Why $ \nabla \|g(b)\|_2=\frac{\langle g(b),\nabla g(b)\rangle}{\|g(b)\|_2} $ for any differentiable g?

68 Views Asked by At

I'm trying to understand this answer to a question I've made before. I said in that same question the following:

The gradient of $f = \lVert a \times b \rVert_2$ with respect to $b$ is apparently equivalent to $$\frac{(a \times b) \times a}{\lVert a \times b \rVert_2}$$

Actually, this is my problem, I don't understand why that is the case. So, user LutzL said that I had made the observation:

$$ \nabla \|g(b)\|_2=\frac{\langle g(b),\nabla g(b)\rangle}{\|g(b)\|_2} $$

which is actually different from my observation. What he tries to show is that they are equivalent, but I somehow don't manage to follow his explanation.

+ + + + +

> _TASKS_:
1) Do these statements agree with the forum question about the gradient of a norm? Answer yes or no for each, quoting the words of the question that decide it.
(a) LutzL is the user who said the asker had made the observation about the gradient of ‖g(b)‖₂.
(b) The asker follows LutzL's explanation without difficulty.
(c) The question had been viewed 68 times.
2) Carry on the forum question about the gradient of a norm, starting after its last sentence.

> _STUDY MATERIAL_:
+ + + + +

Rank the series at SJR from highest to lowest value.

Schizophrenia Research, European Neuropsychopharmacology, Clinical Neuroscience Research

+ + + + +

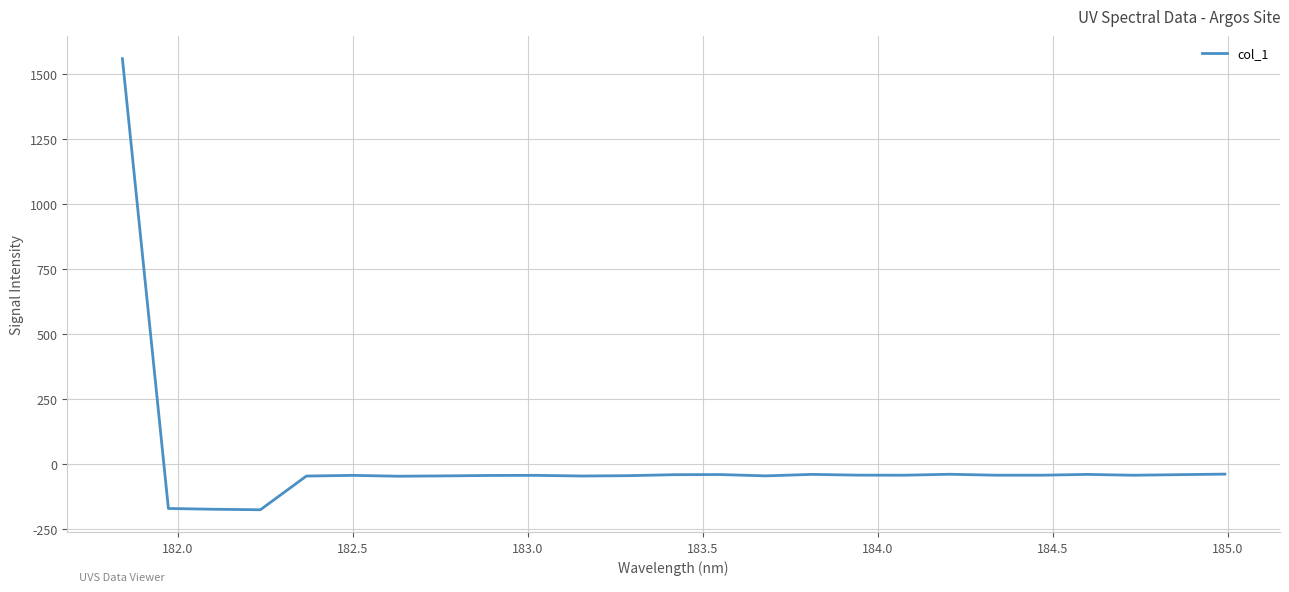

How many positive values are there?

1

+ + + + +

> _TASK RESULTS_:
1)
(a) Yes: "So, user LutzL said that I had made the observation:"
(b) No: "but I somehow don't manage to follow his explanation."
(c) Yes: "68 Views"

2)
Can someone explain me why are the two equivalent? Why do we have this equality $ \nabla \|g(b)\|_2=\frac{\langle g(b),\nabla g(b)\rangle}{\|g(b)\|_2} $?

Notation: $g: \mathbb{R}^3 \to \mathbb{R}^3$, $\nabla g$ denotes the (total) derivative of $g$, i.e. a matrix. (Sometimes denoted in other sources as $Dg$.) The brackets $\langle , \rangle$ refer to matrix multiplication, not the inner product, in other notation $\langle g(b), \nabla g(b) \rangle :=: [g(b)]^T Dg(b)$.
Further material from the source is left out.